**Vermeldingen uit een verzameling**
= = =
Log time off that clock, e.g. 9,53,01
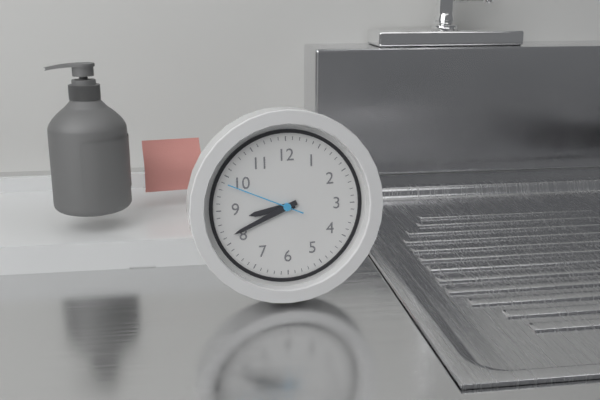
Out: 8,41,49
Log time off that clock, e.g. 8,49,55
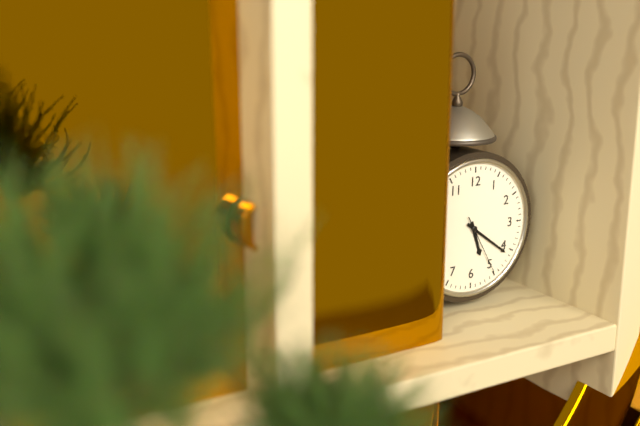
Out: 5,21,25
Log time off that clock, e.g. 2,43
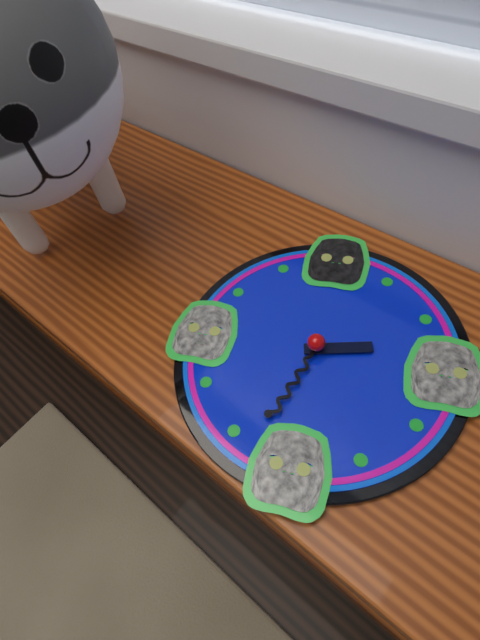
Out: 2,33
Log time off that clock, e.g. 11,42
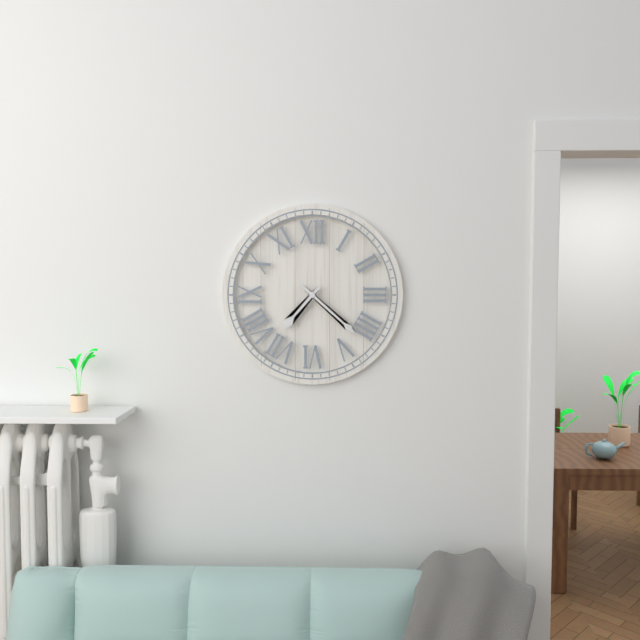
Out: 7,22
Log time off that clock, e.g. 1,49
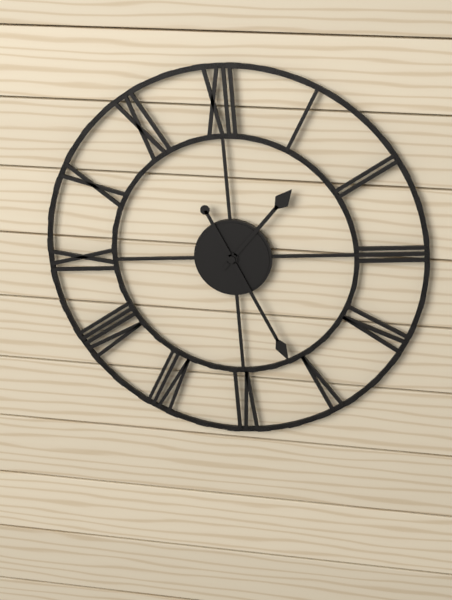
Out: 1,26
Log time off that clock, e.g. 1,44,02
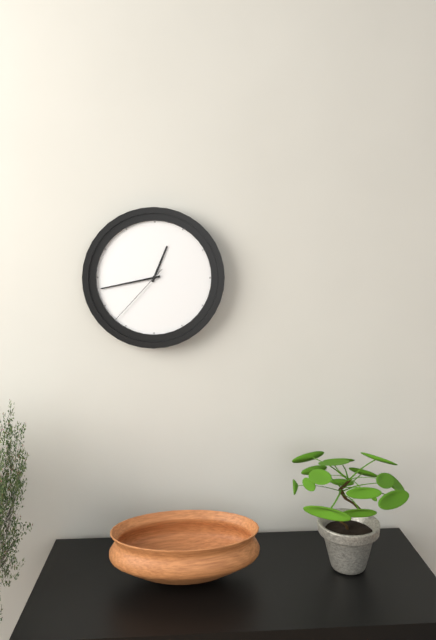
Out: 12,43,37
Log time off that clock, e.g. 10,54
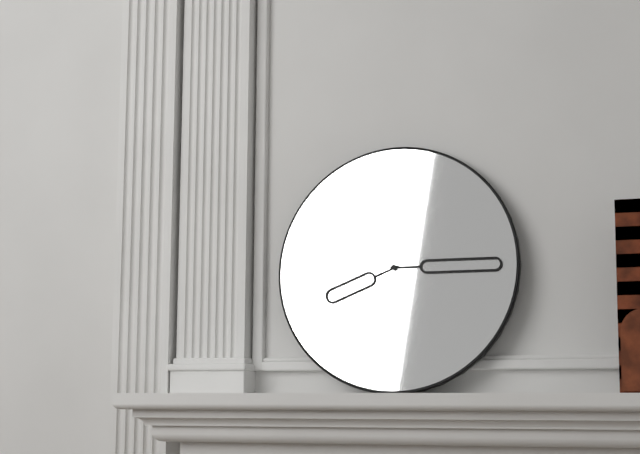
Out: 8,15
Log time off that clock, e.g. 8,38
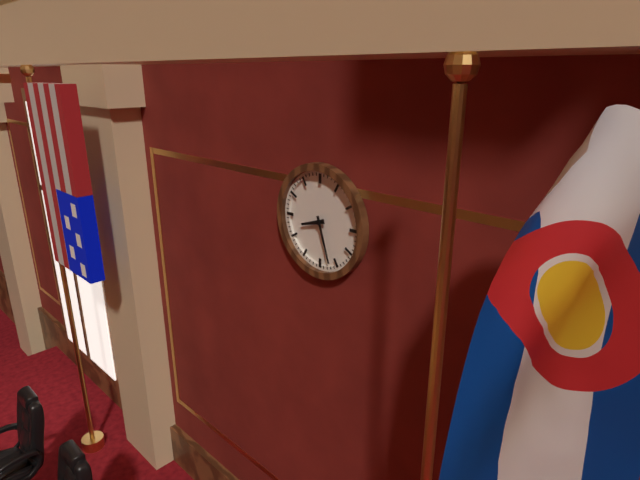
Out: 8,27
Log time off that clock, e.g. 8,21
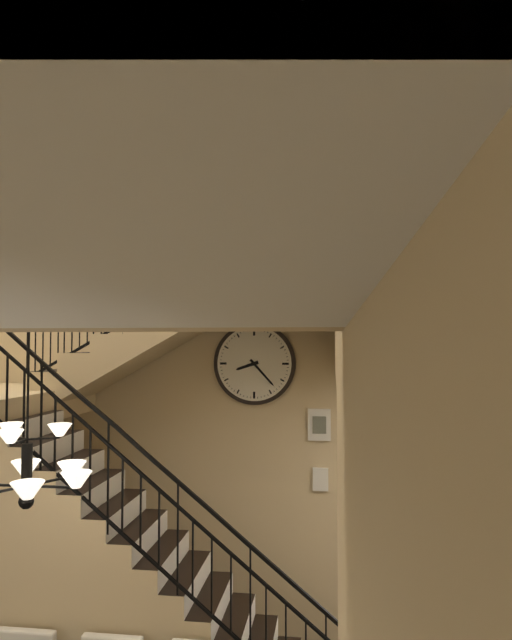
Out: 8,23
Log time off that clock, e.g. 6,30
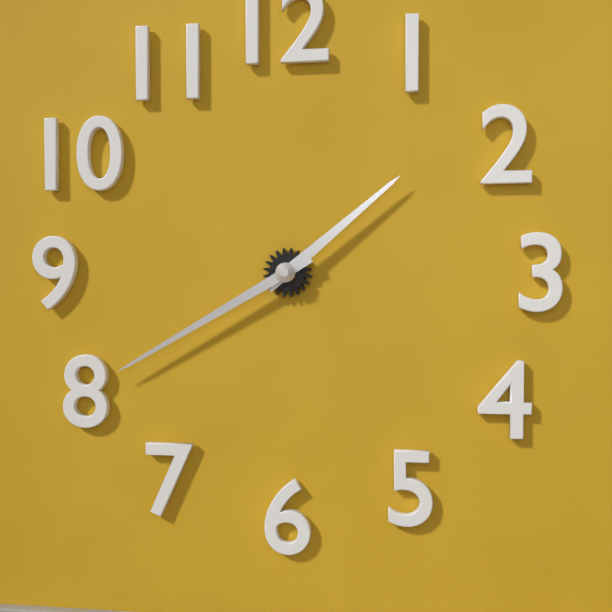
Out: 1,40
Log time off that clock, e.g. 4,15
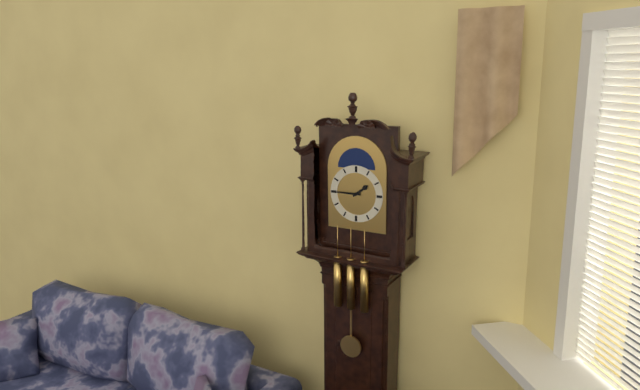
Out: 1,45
= = =
**Doel**
Herschrijf alle vermeldingen hierboven met overal "clock" vervangen door "watch" en laat de rest ongewijzigd. Laat de afbeeldingen weg uit je antwoord.

**Verwacht antwoord**
Log time off that watch, e.g. 9,53,01
Out: 8,41,49
Log time off that watch, e.g. 8,49,55
Out: 5,21,25
Log time off that watch, e.g. 2,43
Out: 2,33
Log time off that watch, e.g. 11,42
Out: 7,22
Log time off that watch, e.g. 1,49
Out: 1,26
Log time off that watch, e.g. 1,44,02
Out: 12,43,37
Log time off that watch, e.g. 10,54
Out: 8,15
Log time off that watch, e.g. 8,38
Out: 8,27
Log time off that watch, e.g. 8,21
Out: 8,23
Log time off that watch, e.g. 6,30
Out: 1,40
Log time off that watch, e.g. 4,15
Out: 1,45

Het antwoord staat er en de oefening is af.